I'm not sure if you will be able to reproduce the issue since it's unclear (to me atleast) why this specific topic times out.

This should not, in theory, be irrelevant. Unless I'm misunderstanding you the Go app is connecting to Mosquitto (and only Mosquitto). This means that it's Mosquitto that will be responding to the SUBSCRIBE request (and, in theory, the issue would occur whether a separate publisher was sending messages or not).

The relevant section of the logs is here:

[DEBUG] [client]   SUBSCRIBE: dup: false qos: 1 retain: false rLength: 0 MessageID: 6 topics: [zigbee2mqtt/0x0015bc0031010443]
[DEBUG] [client]   sending subscribe message, topic: zigbee2mqtt/0x0015bc0031010443
[DEBUG] [client]   exit Subscribe
[DEBUG] [net]      obound priority msg to write, type *packets.SubscribePacket
[DEBUG] [net]      outgoing waiting for an outbound message
[DEBUG] [net]      startIncoming Received Message
[DEBUG] [net]      startIncomingComms: got msg on ibound
[DEBUG] [net]      startIncomingComms: received publish, msgId: 0
[DEBUG] [net]      startIncoming Received Message
[DEBUG] [pinger]   ping check 4.84409225
[DEBUG] [pinger]   ping check 9.844058791
msg="Timeout subscribing to topic" topic=zigbee2mqtt/0x0015bc0031010443
msg="Callback invoked" topic=zigbee2mqtt/0x54ef441000a76f17
msg="Callback invoked" topic=zigbee2mqtt/0x0015bc001e013ebc
msg="Callback invoked" topic=zigbee2mqtt/0x54ef441000a322e1
[DEBUG] [net]      logic waiting for msg on ibound
[DEBUG] [net]      startIncomingComms: got msg on ibound
[WARN]  [store]    memorystore del: message 6 not found
[DEBUG] [net]      startIncomingComms: received suback, id: 6

So, it appears that the call to Subscribe is timing out (msg="Timeout subscribing to topic" topic=zigbee2mqtt/0x0015bc0031010443) and the SUBACK is received after this ([DEBUG] [net] startIncomingComms: received suback, id: 6).

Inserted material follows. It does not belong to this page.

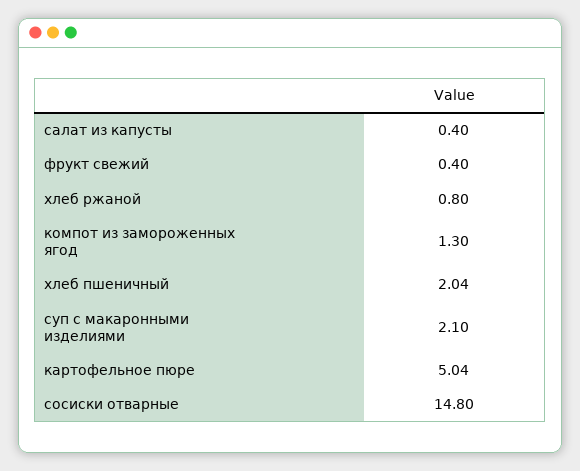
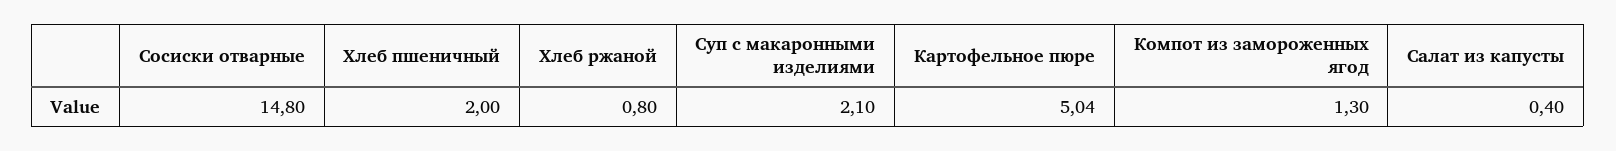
фрукт свежий: 0.4 -> none
хлеб пшеничный: 2.04 -> 2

The interesting thing here is that you received three messages in this period (the 3 x msg="Callback invoked") so my theory would be that a callback is blocking which is holding things up. Now you may say "but I've called SetOrderMatters(false) so this should not matter" however, effectively, that is not what you have done:

client := paho.NewClient(options)
mqttClient := MQTTClient{
    client:        client,
    subscriptions: make(map[string]bool),
    callbacks:     make(map[string]MessageHandler),
}
options.SetDefaultPublishHandler(mqttClient.publishHandler)
options.OnConnect = mqttClient.onConnectHandler
options.OnConnectionLost = mqttClient.onConnectionLostHandler
options.SetOrderMatters(false)

paho.NewClient(options) takes a copy of the options passed, in so any changes you make to it after that point will have no impact; please reorder this code and see if that helps (I'm guessing the issue is that your callback is holding up processing).

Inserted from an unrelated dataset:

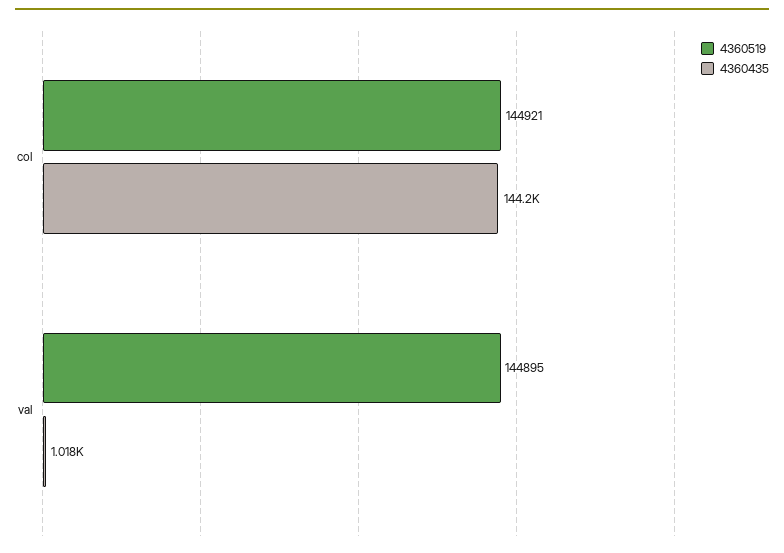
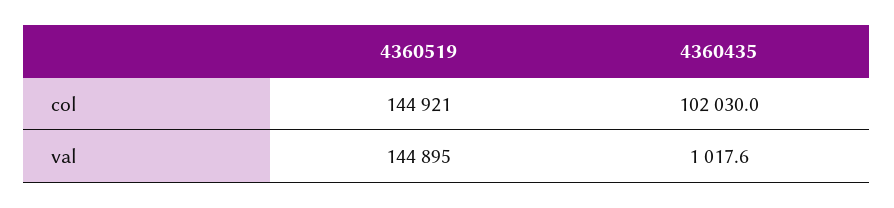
4360435, col: 144200 -> 102030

Note that the following code is confusing;

token := c.client.Subscribe(topic, 0, cb)
if token.WaitTimeout(5*time.Second) && token.Error() != nil {
    fmt.Println("Error subscribing to topic")
    return token.Error()
} else if !token.WaitTimeout(5 * time.Second) {
    fmt.Println("Timeout subscribing to topic")
    return fmt.Errorf("timeout subscribing to topic")
}

This will effectively wait 10 seconds before timing out (and ignore any error returned in the second 5 seconds); call token.WaitTimeout once and then do something with the result.

n1mda commented 5 months ago

Thank you @MattBrittan

I can confirm that reordering the options, and specifically setting options.SetOrderMatters(false) was the solution to this.